> Exercise description
Every record below should be printed exactly as given.

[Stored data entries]
──────

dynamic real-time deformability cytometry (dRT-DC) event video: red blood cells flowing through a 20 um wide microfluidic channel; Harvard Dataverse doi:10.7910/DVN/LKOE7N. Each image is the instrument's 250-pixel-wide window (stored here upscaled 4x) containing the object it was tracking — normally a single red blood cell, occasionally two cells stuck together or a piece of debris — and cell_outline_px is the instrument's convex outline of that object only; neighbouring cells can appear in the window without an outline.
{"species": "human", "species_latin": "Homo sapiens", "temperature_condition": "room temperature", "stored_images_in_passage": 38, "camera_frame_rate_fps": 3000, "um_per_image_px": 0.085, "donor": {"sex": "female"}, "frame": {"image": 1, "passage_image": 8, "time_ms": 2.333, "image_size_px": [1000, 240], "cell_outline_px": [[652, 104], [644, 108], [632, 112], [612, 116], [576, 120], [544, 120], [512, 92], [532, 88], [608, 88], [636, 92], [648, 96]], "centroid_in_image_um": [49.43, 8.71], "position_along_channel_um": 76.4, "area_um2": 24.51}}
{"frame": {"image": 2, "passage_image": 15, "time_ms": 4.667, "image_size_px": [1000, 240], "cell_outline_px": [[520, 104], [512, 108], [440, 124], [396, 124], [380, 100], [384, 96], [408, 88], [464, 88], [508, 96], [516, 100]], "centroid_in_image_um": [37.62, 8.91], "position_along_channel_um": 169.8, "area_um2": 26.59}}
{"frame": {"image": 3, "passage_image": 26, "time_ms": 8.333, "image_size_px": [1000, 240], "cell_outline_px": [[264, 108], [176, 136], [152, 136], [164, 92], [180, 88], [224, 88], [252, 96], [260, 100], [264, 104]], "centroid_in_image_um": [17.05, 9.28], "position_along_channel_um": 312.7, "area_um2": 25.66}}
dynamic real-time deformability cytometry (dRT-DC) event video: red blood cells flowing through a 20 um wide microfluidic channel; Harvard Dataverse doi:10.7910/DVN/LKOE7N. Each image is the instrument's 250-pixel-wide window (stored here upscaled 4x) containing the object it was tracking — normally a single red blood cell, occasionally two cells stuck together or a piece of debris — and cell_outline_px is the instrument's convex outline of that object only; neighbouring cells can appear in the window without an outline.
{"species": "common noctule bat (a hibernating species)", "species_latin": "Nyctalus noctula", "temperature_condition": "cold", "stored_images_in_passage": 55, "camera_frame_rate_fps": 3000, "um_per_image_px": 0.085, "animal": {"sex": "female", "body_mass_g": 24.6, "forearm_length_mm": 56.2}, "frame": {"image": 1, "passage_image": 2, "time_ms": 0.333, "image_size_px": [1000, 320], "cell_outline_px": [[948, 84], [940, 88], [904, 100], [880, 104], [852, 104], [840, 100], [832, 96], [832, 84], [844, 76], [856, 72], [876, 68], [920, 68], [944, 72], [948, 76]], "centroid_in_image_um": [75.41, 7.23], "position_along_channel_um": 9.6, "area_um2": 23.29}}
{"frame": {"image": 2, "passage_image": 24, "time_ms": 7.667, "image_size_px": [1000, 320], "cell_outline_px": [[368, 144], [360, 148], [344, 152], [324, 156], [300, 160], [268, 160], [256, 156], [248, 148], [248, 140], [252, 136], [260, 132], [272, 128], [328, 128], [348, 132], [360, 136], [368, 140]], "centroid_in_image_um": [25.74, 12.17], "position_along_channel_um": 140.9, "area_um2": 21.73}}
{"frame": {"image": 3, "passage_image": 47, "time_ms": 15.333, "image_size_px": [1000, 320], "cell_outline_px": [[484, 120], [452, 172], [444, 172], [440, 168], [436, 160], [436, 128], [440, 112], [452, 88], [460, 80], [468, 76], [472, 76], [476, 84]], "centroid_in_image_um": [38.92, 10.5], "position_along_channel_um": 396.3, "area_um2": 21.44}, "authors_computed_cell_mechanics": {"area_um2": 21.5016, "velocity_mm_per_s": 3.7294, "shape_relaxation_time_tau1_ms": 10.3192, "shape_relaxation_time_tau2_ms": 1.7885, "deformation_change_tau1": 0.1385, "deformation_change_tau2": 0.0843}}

──────

> In response
dynamic real-time deformability cytometry (dRT-DC) event video: red blood cells flowing through a 20 um wide microfluidic channel; Harvard Dataverse doi:10.7910/DVN/LKOE7N. Each image is the instrument's 250-pixel-wide window (stored here upscaled 4x) containing the object it was tracking — normally a single red blood cell, occasionally two cells stuck together or a piece of debris — and cell_outline_px is the instrument's convex outline of that object only; neighbouring cells can appear in the window without an outline.
{"species": "human", "species_latin": "Homo sapiens", "temperature_condition": "room temperature", "stored_images_in_passage": 38, "camera_frame_rate_fps": 3000, "um_per_image_px": 0.085, "donor": {"sex": "female"}, "frame": {"image": 1, "passage_image": 8, "time_ms": 2.333, "image_size_px": [1000, 240], "cell_outline_px": [[652, 104], [644, 108], [632, 112], [612, 116], [576, 120], [544, 120], [512, 92], [532, 88], [608, 88], [636, 92], [648, 96]], "centroid_in_image_um": [49.43, 8.71], "position_along_channel_um": 76.4, "area_um2": 24.51}}
{"frame": {"image": 2, "passage_image": 15, "time_ms": 4.667, "image_size_px": [1000, 240], "cell_outline_px": [[520, 104], [512, 108], [440, 124], [396, 124], [380, 100], [384, 96], [408, 88], [464, 88], [508, 96], [516, 100]], "centroid_in_image_um": [37.62, 8.91], "position_along_channel_um": 169.8, "area_um2": 26.59}}
{"frame": {"image": 3, "passage_image": 26, "time_ms": 8.333, "image_size_px": [1000, 240], "cell_outline_px": [[264, 108], [176, 136], [152, 136], [164, 92], [180, 88], [224, 88], [252, 96], [260, 100], [264, 104]], "centroid_in_image_um": [17.05, 9.28], "position_along_channel_um": 312.7, "area_um2": 25.66}}
dynamic real-time deformability cytometry (dRT-DC) event video: red blood cells flowing through a 20 um wide microfluidic channel; Harvard Dataverse doi:10.7910/DVN/LKOE7N. Each image is the instrument's 250-pixel-wide window (stored here upscaled 4x) containing the object it was tracking — normally a single red blood cell, occasionally two cells stuck together or a piece of debris — and cell_outline_px is the instrument's convex outline of that object only; neighbouring cells can appear in the window without an outline.
{"species": "common noctule bat (a hibernating species)", "species_latin": "Nyctalus noctula", "temperature_condition": "cold", "stored_images_in_passage": 55, "camera_frame_rate_fps": 3000, "um_per_image_px": 0.085, "animal": {"sex": "female", "body_mass_g": 24.6, "forearm_length_mm": 56.2}, "frame": {"image": 1, "passage_image": 2, "time_ms": 0.333, "image_size_px": [1000, 320], "cell_outline_px": [[948, 84], [940, 88], [904, 100], [880, 104], [852, 104], [840, 100], [832, 96], [832, 84], [844, 76], [856, 72], [876, 68], [920, 68], [944, 72], [948, 76]], "centroid_in_image_um": [75.41, 7.23], "position_along_channel_um": 9.6, "area_um2": 23.29}}
{"frame": {"image": 2, "passage_image": 24, "time_ms": 7.667, "image_size_px": [1000, 320], "cell_outline_px": [[368, 144], [360, 148], [344, 152], [324, 156], [300, 160], [268, 160], [256, 156], [248, 148], [248, 140], [252, 136], [260, 132], [272, 128], [328, 128], [348, 132], [360, 136], [368, 140]], "centroid_in_image_um": [25.74, 12.17], "position_along_channel_um": 140.9, "area_um2": 21.73}}
{"frame": {"image": 3, "passage_image": 47, "time_ms": 15.333, "image_size_px": [1000, 320], "cell_outline_px": [[484, 120], [452, 172], [444, 172], [440, 168], [436, 160], [436, 128], [440, 112], [452, 88], [460, 80], [468, 76], [472, 76], [476, 84]], "centroid_in_image_um": [38.92, 10.5], "position_along_channel_um": 396.3, "area_um2": 21.44}, "authors_computed_cell_mechanics": {"area_um2": 21.5016, "velocity_mm_per_s": 3.7294, "shape_relaxation_time_tau1_ms": 10.3192, "shape_relaxation_time_tau2_ms": 1.7885, "deformation_change_tau1": 0.1385, "deformation_change_tau2": 0.0843}}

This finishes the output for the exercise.